Debugging: Finding Out Which Syscalls Your App Actually Needs

The real question is: how do you know which syscalls your app needs so you don’t whitelist too few? Use strace to trace the app while it runs normally:

# Trace and filter a unique list of syscalls when the app starts
strace -f -o /tmp/syscalls.log node server.js
grep -oP '^[a-z_]+' /tmp/syscalls.log | sort -u

# Trace a running process (by specific PID)
strace -f -e trace=all -p 1234 2>&1 | awk -F'(' '{print $1}' | sort -u

Applied a profile but the app throws errors with no clear cause? Switch defaultAction to SCMP_ACT_LOG for testing — the kernel will log blocked syscalls instead of killing the process, making debugging much faster:

dmesg | grep -i seccomp
# or
journalctl -k | grep seccomp

Seccomp for Linux Services via systemd

Running your app directly on a Linux host without Docker? systemd has an even more convenient way to apply Seccomp — with built-in syscall groups organized by function category, so you don’t need to list every syscall individually:

# /etc/systemd/system/myapp.service
[Unit]
Description=My Web Application
After=network.target

[Service]
User=appuser
ExecStart=/usr/local/bin/myapp
Restart=on-failure

# Seccomp: only allow syscalls appropriate for a web service
SystemCallFilter=@system-service
SystemCallErrorNumber=EPERM

# Combine with additional hardening options
NoNewPrivileges=true
ProtectKernelTunables=true
ProtectKernelModules=true
ProtectSystem=strict
ProtectHome=true

[Install]
WantedBy=multi-user.target

View the syscalls in each group and reload the service:

# View which syscalls belong to the @system-service group
systemd-analyze syscall-filter @system-service

# Useful groups include: @network-io, @file-system, @process, @io-event
systemd-analyze syscall-filter @network-io

# Reload and check for violations
systemctl daemon-reload
systemctl restart myapp
journalctl -u myapp | grep -i seccomp

Applying Seccomp Directly in Python Code

Want to embed Seccomp directly into your Python code, independent of Docker or systemd? The python-libseccomp library handles this — installation is straightforward:

pip install seccomp
import seccomp

# Default action: KILL if an unallowed syscall is called
filt = seccomp.SyscallFilter(defaction=seccomp.KILL)

allowed = [
    "read", "write", "open", "openat", "close",
    "stat", "fstat", "mmap", "mprotect", "munmap",
    "brk", "rt_sigaction", "rt_sigreturn",
    "ioctl", "pread64", "pwrite64",
    "socket", "connect", "accept", "bind", "listen",
    "send", "recv", "sendto", "recvfrom",
    "exit", "exit_group", "futex", "gettimeofday",
]

for syscall in allowed:
    try:
        filt.add_rule(seccomp.ALLOW, syscall)
    except Exception:
        pass

# Apply immediately — code below this point will have syscalls restricted
filt.load()
print("Seccomp filter applied")

Conclusion

Seccomp doesn’t replace a firewall or AppArmor — each security layer has its own role. Its strength lies in blocking at the lowest possible level: before a syscall ever reaches the kernel. Stack it with --cap-drop ALL, --read-only, and --security-opt no-new-privileges and you’ve got a container locked down with three independent layers.

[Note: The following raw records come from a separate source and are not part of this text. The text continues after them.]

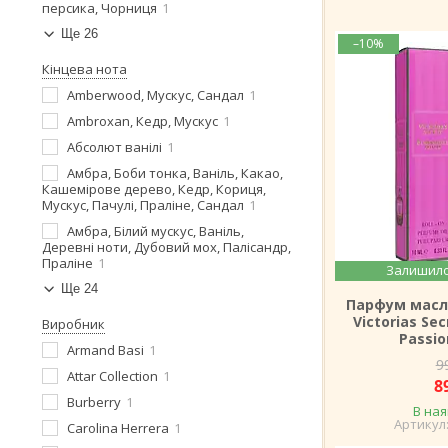
персика, Чорниця
1
Ще 26
–10%
Кінцева нота
Amberwood, Мускус, Сандал
1
Ambroxan, Кедр, Мускус
1
Абсолют ванілі
1
Амбра, Боби тонка, Ваніль, Какао,
Кашемірове дерево, Кедр, Кориця,
Мускус, Пачулі, Праліне, Сандал
1
Амбра, Білий мускус, Ваніль,
Деревні ноти, Дубовий мох, Палісандр,
Праліне
1
Залишило
Ще 24
Парфум масл
Victorias Se
Виробник
Passio
Armand Basi
1
9
Attar Collection
1
8
Burberry
1
В ная
Carolina Herrera
1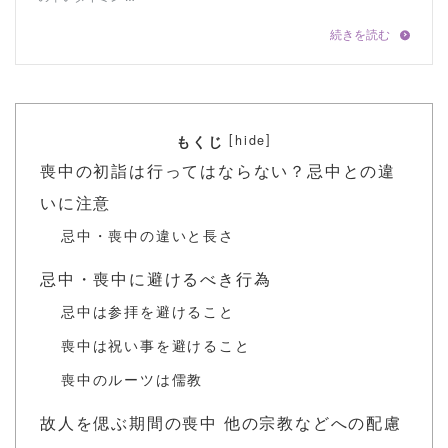
[
]
hide
もくじ
喪中の初詣は行ってはならない？忌中との違
いに注意
忌中・喪中の違いと長さ
忌中・喪中に避けるべき行為
忌中は参拝を避けること
喪中は祝い事を避けること
喪中のルーツは儒教
故人を偲ぶ期間の喪中 他の宗教などへの配慮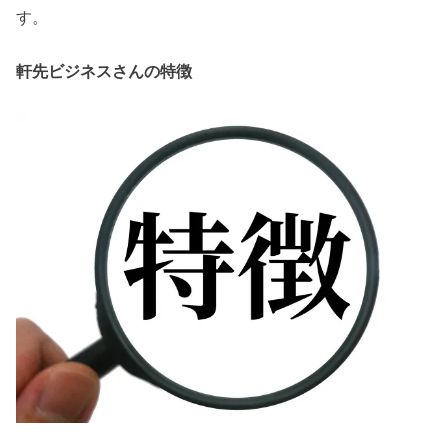
す。
軒先ビジネスさんの特徴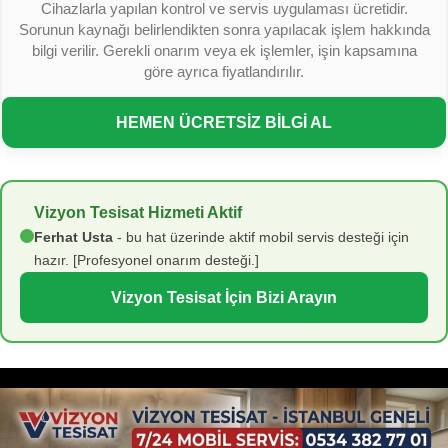
Cihazlarla yapılan kontrol ve servis uygulaması ücretidir.
Sorunun kaynağı belirlendikten sonra yapılacak işlem hakkında
bilgi verilir. Gerekli onarım veya ek işlemler, işin kapsamına
göre ayrıca fiyatlandırılır.
HEMEN ÜCRETSİZ BİLGİ AL
Vizyon Tesisat Hizmeti Aktif
Ferhat Usta
- bu hat üzerinde aktif mobil servis desteği için
hazır. [Profesyonel onarım desteği.]
Vizyon Tesisat İçin Bizi Arayın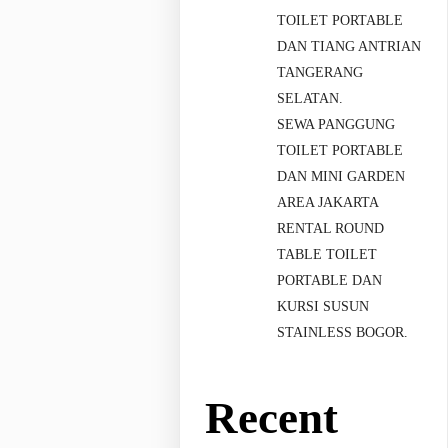
TOILET PORTABLE
DAN TIANG ANTRIAN
TANGERANG
SELATAN.
SEWA PANGGUNG
TOILET PORTABLE
DAN MINI GARDEN
AREA JAKARTA
RENTAL ROUND
TABLE TOILET
PORTABLE DAN
KURSI SUSUN
STAINLESS BOGOR.
Recent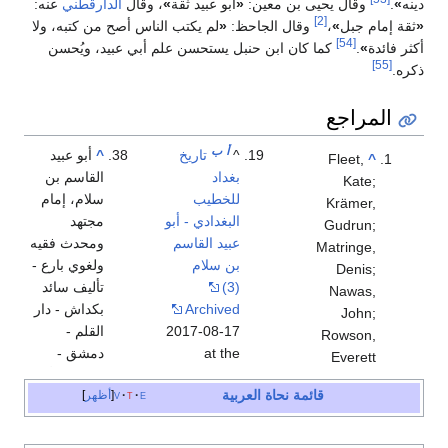
دينه
»
.
وقال يحيى بن معين:
«
أبو عبيد ثقة
»
، وقال
الدارقطني
عنه:
[2]
«
ثقة إمام جبل
»
،
وقال الجاحظ:
«
لم يكتب الناس أصح من كتبه، ولا
[54]
أكثر فائدة
»
.
كما كان ابن حنبل يستحسن علم أبي عبيد، ويُحسن
[55]
ذكره.
المراجع
أ
ب
^
تاريخ
^
أبو عبيد
Fleet,
^
بغداد
القاسم بن
Kate;
للخطيب
سلام، إمام
Krämer,
البغدادي - أبو
مجتهد
Gudrun;
عبيد القاسم
ومحدث فقيه
Matringe,
بن سلام
ولغوي بارع -
Denis;
(3)
تأليف سائد
Nawas,
Archived
بكداش - دار
John;
2017-08-17
القلم -
Rowson,
at the
دمشق -
Everett
Wayback
الطبعة الأولى
(eds.).
"Abū
قائمة نحاة
العربية
e
t
v
أظهر
Machine
- 1991 م ص
ʿUbayd al-
112
^
طبقات
Qāsim b.
الحنابلة لابن
^
الباحث
Sallām"
.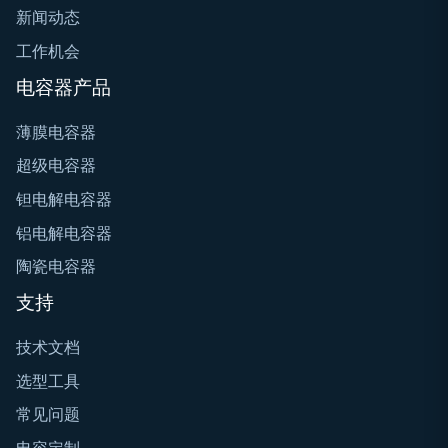
新闻动态
工作机会
电容器产品
薄膜电容器
超级电容器
钽电解电容器
铝电解电容器
陶瓷电容器
支持
技术文档
选型工具
常见问题
电容定制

Quick deployment checklist:

  • seccomp=unconfined on production is an absolute no-go — even for a temporary debugging session
  • Use strace or SCMP_ACT_LOG to profile actual syscalls before writing your whitelist — don’t guess
  • @system-service in systemd is a solid starting point — customize further based on each service’s needs
  • Test thoroughly after applying a profile, especially edge cases — some apps make unexpected syscalls when handling large files or dropped network connections

Ever since that night dealing with the brute-force incident, Seccomp profiles have been one of the first things I set up whenever I deploy a new service to production — especially for any container with direct internet exposure.